As breast angiosarcoma usually induces local recurrence, it is possible that there are many more unrecognized cases of multifocal growth than the few reported cases of multifocal breast angiosarcoma. In a series of primary breast sarcoma treated in Mayo Clinic, local recurrence was observed in 11 cases out of 25 cases (five out of six angiosarcomas) [8]. By classifying these 25 cases according to the surgical procedure (the surgical procedure of one case is unknown), local recurrence was observed in seven cases out of 19 cases in the mastectomy group (three out of four angiosarcomas), whereas an increased local recurrence was observed in four cases out of five cases in the wide local excision group (two out of two angiosarcomas) [8]. The higher rate of local recurrence in the wide local excision group may support the contention that there might be more cases of multifocal angiosarcoma outside the resected specimen. Therefore, total mastectomy may be the best surgical strategy for primary angiosarcoma.

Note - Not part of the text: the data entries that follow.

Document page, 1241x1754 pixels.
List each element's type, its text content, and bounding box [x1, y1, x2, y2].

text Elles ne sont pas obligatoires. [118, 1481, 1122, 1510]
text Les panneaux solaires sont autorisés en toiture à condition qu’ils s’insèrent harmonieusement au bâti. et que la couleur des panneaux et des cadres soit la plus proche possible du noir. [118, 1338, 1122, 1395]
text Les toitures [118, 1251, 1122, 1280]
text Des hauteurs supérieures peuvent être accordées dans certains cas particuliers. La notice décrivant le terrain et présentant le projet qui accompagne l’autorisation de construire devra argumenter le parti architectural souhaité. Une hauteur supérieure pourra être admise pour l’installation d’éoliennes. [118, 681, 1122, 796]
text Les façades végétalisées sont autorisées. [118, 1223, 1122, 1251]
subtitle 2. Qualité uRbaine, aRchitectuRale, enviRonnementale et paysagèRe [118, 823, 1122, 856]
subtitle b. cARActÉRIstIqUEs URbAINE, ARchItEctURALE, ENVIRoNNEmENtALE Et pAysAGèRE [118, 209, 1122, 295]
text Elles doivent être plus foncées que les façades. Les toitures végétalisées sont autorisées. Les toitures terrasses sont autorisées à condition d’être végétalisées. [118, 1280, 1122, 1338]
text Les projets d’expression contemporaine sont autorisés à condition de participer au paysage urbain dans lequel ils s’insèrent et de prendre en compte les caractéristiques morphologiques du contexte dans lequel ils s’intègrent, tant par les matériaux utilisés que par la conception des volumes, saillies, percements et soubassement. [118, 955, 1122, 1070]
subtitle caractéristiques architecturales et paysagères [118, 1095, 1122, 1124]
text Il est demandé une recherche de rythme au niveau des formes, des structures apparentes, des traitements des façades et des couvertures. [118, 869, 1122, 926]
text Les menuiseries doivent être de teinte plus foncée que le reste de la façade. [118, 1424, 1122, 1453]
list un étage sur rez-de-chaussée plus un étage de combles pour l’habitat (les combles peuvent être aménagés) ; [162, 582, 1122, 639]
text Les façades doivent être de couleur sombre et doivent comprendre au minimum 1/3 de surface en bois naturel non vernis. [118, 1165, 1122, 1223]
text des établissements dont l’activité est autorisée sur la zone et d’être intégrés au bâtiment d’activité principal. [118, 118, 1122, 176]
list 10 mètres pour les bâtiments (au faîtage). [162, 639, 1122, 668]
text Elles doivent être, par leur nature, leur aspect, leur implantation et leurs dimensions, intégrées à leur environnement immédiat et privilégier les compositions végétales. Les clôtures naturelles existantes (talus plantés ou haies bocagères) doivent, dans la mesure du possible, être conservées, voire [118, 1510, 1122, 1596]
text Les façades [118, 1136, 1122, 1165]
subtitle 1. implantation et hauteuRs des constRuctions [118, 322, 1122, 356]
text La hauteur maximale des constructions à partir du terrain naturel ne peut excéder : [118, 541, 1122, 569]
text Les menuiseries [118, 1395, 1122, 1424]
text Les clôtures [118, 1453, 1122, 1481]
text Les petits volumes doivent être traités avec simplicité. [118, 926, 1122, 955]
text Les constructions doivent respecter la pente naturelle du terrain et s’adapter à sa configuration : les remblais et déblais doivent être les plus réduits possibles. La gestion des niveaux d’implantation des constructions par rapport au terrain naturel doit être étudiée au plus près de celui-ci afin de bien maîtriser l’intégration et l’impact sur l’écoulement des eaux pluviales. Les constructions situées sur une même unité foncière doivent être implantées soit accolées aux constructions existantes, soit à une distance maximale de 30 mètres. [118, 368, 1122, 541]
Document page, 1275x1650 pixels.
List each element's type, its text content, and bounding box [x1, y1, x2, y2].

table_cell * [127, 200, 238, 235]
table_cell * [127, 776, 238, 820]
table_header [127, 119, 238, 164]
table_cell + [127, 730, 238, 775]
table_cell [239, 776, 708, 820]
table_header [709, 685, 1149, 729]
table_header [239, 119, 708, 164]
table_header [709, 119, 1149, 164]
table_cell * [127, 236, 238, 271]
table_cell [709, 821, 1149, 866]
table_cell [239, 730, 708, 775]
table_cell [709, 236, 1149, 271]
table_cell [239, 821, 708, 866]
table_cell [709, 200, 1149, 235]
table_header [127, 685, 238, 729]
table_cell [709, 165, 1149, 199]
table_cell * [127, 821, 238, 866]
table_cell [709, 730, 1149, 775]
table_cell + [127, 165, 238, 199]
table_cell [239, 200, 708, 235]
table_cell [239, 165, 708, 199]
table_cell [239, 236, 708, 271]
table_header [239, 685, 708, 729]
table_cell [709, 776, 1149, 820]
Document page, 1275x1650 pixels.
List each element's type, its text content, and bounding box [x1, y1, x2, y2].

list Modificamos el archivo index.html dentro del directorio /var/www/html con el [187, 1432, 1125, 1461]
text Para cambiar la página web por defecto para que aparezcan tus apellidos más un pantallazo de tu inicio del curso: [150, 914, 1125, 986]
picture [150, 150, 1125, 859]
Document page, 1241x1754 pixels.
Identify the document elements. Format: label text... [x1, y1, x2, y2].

Surgical approach to axillary lymph nodes

Although angiosarcoma metastasis is considered to occur via the hematogenous route, lymph node metastasis has also been reported [4, 9, 10]. The lung has been identified as the most common metastatic site [10]. Lymphadenectomy or axillary dissection is commonly performed together with mastectomy when lymph node metastasis is suspected. In the present case, a round lymph node was detected by ultrasonography and CT scan. As the fine needle aspiration cytology revealed no malignancy, additional surgical examination was not performed in the first operation. However, as additional mastectomy was carried out and an intradermal injection of a radioisotope on the surface of the tumor accumulated on the same lymph node detected by ultrasonography, sentinel lymph node biopsy was performed along with mastectomy to make sure that the lymph node was completely benign. The result showed no malignancy in the sentinel lymph node. Although the exact mechanism of lymphatic metastasis of primary breast angiosarcoma remains to be clarified, sentinel lymph node biopsy also appears to be an acceptable approach for establishing malignancy.

Because of the rarity of breast angiosarcoma, there are only limited reports on the effects of adjuvant therapy. Thus, randomized trials of adjuvant radiotherapy or chemotherapy are not yet available [1, 4]. As the efficacy of adjuvant therapy for breast angiosarcoma still lacks evidence, we did not perform any adjuvant therapy in this present case.

Conclusions

Owing to its rarity, a standardized surgical treatment for breast angiosarcoma remains controversial. Our case suggests that primary breast angiosarcoma may occasionally present with multifocal tumor. Thus, it is important to keep in mind the multifocality of breast angiosarcoma when assessing its spread by diagnostic imaging and when planning the surgical strategy.